◆ DONNÉES FOURNIES

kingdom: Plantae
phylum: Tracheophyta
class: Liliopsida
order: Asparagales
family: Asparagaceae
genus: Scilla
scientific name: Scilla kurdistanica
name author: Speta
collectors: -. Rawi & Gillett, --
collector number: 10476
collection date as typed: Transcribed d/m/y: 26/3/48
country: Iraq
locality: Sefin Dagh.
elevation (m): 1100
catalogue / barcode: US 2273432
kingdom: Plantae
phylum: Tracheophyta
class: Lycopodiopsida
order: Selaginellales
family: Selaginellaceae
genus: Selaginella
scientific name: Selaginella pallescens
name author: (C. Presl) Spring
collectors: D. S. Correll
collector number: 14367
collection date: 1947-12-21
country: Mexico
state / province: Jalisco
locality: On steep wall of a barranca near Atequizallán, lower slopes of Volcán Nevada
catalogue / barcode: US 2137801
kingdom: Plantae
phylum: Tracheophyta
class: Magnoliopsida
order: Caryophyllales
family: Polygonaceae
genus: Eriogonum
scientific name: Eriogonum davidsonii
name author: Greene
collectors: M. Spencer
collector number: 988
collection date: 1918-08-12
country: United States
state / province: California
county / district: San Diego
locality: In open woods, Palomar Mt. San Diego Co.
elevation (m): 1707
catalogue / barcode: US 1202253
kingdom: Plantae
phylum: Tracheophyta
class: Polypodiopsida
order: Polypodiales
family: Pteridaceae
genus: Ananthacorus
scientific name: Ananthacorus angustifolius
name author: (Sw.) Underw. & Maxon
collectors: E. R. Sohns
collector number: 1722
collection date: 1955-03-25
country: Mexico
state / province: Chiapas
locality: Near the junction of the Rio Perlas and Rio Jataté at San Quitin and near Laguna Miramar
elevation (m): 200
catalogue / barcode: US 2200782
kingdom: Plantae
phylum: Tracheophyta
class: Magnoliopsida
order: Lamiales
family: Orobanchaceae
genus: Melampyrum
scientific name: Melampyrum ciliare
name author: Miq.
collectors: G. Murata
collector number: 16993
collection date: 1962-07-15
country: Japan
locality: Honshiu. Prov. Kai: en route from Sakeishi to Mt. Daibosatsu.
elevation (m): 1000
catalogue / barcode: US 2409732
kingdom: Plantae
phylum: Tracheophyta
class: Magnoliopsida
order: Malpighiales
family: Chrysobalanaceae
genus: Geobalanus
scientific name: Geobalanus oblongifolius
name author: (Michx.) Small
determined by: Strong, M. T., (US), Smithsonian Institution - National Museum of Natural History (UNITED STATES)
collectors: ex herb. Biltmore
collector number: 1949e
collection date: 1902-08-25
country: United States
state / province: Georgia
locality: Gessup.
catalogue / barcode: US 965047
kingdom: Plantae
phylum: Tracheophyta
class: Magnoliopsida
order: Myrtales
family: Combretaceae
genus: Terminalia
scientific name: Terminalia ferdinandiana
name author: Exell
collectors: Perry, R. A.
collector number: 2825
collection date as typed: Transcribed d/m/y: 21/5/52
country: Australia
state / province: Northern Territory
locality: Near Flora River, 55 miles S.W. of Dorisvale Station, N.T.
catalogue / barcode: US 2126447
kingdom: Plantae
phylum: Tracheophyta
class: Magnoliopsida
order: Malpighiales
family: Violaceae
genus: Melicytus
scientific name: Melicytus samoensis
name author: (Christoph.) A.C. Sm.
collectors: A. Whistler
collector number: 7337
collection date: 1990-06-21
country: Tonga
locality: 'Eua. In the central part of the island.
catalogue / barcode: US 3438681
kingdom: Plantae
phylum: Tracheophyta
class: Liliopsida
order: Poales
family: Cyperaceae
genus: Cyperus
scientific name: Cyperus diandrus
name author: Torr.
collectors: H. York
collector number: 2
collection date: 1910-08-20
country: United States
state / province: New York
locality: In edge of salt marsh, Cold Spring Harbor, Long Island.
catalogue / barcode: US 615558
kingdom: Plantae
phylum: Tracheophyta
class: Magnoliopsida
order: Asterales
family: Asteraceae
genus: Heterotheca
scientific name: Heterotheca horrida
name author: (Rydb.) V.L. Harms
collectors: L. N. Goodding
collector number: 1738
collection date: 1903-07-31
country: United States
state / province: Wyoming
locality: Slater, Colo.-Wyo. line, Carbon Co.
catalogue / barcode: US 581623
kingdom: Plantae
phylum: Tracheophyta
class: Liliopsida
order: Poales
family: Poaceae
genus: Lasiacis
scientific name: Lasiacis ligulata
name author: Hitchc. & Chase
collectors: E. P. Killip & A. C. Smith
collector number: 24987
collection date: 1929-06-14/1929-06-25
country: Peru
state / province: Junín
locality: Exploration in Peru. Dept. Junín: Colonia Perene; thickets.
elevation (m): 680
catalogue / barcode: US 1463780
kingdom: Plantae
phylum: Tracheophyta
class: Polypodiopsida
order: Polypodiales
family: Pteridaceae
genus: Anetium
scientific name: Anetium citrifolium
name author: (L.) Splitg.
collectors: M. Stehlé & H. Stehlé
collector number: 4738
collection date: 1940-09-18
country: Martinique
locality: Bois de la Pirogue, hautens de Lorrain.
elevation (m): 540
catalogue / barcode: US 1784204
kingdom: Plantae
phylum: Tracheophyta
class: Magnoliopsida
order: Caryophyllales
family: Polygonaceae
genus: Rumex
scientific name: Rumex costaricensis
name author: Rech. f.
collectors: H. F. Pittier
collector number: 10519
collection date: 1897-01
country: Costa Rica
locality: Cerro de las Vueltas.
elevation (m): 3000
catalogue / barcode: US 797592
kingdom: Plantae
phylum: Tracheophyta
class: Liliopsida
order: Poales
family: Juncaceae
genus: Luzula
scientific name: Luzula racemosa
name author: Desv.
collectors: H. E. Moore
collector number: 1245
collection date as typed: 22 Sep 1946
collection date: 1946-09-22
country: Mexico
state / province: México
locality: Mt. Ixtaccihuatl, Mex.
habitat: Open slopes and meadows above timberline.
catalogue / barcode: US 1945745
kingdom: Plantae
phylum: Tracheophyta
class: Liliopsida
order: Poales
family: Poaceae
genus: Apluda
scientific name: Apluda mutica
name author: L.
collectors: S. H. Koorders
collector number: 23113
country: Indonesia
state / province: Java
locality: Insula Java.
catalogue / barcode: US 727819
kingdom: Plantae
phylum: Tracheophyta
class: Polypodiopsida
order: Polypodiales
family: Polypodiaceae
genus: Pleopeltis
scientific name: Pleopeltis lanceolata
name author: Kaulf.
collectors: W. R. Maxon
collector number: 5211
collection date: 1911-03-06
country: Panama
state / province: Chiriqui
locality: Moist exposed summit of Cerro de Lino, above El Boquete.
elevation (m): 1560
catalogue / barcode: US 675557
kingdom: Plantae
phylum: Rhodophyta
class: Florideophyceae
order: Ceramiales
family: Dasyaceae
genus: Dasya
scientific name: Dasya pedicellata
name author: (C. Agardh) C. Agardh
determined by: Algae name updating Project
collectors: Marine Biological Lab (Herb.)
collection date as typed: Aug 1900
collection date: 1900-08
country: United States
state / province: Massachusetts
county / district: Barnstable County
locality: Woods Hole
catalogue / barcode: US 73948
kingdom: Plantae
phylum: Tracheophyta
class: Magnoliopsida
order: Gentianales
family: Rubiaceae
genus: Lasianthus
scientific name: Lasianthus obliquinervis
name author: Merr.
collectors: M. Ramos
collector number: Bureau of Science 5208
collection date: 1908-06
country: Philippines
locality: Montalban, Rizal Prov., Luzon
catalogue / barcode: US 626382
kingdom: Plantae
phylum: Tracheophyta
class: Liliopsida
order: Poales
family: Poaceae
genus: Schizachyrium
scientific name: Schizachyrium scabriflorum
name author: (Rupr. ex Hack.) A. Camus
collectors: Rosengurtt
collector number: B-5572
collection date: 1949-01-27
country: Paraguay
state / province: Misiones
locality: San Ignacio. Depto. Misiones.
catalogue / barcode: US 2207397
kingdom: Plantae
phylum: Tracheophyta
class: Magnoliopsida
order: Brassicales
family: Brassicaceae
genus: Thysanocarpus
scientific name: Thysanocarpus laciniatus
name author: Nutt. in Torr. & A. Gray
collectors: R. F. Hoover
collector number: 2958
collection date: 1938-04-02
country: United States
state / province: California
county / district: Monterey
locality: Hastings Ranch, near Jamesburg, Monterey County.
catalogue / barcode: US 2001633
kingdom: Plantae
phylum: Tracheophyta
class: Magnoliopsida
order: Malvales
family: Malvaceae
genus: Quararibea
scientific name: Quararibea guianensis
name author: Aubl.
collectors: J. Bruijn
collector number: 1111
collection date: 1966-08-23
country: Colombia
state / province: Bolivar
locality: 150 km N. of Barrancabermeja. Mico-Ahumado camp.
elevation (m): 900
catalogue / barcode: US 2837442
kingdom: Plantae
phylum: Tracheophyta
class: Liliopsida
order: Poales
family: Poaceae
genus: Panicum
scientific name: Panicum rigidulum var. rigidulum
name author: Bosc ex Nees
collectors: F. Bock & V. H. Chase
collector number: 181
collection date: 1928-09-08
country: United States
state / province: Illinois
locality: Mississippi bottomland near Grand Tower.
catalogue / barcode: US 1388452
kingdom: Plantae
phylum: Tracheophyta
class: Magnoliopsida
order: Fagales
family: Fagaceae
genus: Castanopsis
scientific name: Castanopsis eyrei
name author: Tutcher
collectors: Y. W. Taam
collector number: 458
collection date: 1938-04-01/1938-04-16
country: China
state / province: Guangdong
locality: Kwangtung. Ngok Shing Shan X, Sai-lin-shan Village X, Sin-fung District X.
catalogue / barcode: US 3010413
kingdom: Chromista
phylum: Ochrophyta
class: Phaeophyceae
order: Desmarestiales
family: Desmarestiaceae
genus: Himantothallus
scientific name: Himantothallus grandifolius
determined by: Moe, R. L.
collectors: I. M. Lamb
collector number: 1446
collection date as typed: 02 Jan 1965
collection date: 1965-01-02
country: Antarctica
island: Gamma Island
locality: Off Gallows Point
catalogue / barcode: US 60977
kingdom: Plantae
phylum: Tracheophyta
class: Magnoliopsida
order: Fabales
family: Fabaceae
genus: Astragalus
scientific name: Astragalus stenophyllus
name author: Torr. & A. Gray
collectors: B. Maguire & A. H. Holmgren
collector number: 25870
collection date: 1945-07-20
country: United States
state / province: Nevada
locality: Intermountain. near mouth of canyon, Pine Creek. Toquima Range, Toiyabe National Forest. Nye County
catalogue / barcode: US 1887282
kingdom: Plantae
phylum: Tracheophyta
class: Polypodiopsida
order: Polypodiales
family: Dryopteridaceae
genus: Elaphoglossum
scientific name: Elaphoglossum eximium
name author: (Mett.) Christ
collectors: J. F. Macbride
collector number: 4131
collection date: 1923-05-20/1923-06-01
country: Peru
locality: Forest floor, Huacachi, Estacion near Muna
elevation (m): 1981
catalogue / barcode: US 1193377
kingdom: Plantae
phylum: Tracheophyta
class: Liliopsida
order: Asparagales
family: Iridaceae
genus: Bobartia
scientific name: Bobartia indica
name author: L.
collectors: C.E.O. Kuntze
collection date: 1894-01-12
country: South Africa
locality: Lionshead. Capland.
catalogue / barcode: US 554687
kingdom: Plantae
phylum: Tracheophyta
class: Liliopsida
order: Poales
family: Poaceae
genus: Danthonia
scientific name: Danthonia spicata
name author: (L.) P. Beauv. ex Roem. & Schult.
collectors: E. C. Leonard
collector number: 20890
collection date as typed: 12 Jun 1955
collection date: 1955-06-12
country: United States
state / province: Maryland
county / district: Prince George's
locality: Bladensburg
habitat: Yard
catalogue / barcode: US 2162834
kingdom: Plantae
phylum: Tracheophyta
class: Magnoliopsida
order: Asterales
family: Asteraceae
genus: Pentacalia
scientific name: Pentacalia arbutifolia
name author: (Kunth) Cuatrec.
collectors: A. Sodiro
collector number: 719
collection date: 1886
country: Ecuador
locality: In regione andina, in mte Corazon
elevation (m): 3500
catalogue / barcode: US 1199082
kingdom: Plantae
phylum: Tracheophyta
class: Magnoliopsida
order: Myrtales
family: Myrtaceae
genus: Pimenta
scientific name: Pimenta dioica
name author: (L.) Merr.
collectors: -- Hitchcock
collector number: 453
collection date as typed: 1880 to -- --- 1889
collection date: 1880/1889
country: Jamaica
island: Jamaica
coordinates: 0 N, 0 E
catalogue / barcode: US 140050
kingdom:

◆ OBJECTIF DE L'EXERCICE
Recopiez les lignes depuis le début jusqu'à celle qui contient « elevation (m): 1100 » incluse, en remplaçant « locality » par « place » et sans rien modifier d'autre.

◆ RÉSULTAT ATTENDU
kingdom: Plantae
phylum: Tracheophyta
class: Liliopsida
order: Asparagales
family: Asparagaceae
genus: Scilla
scientific name: Scilla kurdistanica
name author: Speta
collectors: -. Rawi & Gillett, --
collector number: 10476
collection date as typed: Transcribed d/m/y: 26/3/48
country: Iraq
place: Sefin Dagh.
elevation (m): 1100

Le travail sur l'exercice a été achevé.